Excerpted text:
# 5 Baby Elongs



## jmax611 (Aug 6, 2006)

I picked 8 baby elongs the other day. i've never seen them this small before!!! *edit 5 died within days of getting them and i got 2 more from the black piranha. so now there is 5


----------



## Wide_Eyed_Wanderer (Aug 22, 2006)

Had to see this man. Those things are crazy small! Where did you pick them up and isnt this very rare?


----------



## bigshawn (Dec 29, 2005)

wow, you going to try and shoal them?


----------



## Johnny_Zanni (Nov 8, 2009)

awesome dude. If your trying a 8 elong cohab that would be amazing.


----------



## CuzIsaidSo (Oct 13, 2009)

Wow I've never seen any that small... they look like sabretooth tetras


----------



## T-wag (May 21, 2009)

SOOOOOO CUTEEEEEEE..... like a baby lion....


----------



## jmax611 (Aug 6, 2006)

speakyourmind said:


> wow, you going to try and shoal them?

[Page images and extracted text]
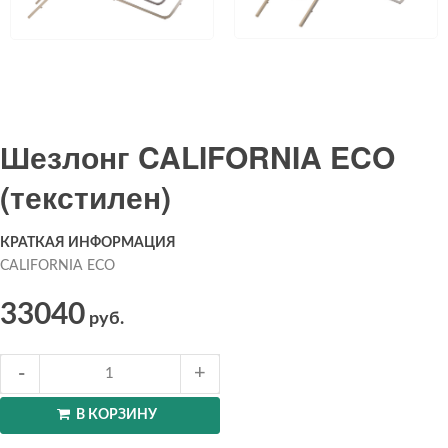
Шезлонг CALIFORNIA ECO
(текстилен)
КРАТКАЯ ИНФОРМАЦИЯ
CALIFORNIA ECO
33040
руб.
В КОРЗИНУ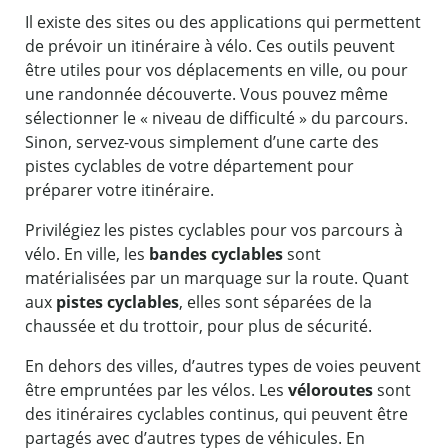
Il existe des sites ou des applications qui permettent
de prévoir un itinéraire à vélo. Ces outils peuvent
être utiles pour vos déplacements en ville, ou pour
une randonnée découverte. Vous pouvez même
sélectionner le « niveau de difficulté » du parcours.
Sinon, servez-vous simplement d’une carte des
pistes cyclables de votre département pour
préparer votre itinéraire.
Privilégiez les pistes cyclables pour vos parcours à
vélo. En ville, les
bandes cyclables
sont
matérialisées par un marquage sur la route. Quant
aux
pistes cyclables
, elles sont séparées de la
chaussée et du trottoir, pour plus de sécurité.
En dehors des villes, d’autres types de voies peuvent
être empruntées par les vélos. Les
véloroutes
sont
des itinéraires cyclables continus, qui peuvent être
partagés avec d’autres types de véhicules. En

The task:
Answer these questions from the baby elong thread above:
1. How many baby elongs did jmax611 say they picked?
2. What fish did CuzIsaidSo say the baby elongs look like?
3. What animal did T-wag compare them to?

Your solution:
1. Eight.
2. Sabretooth tetras.
3. A baby lion.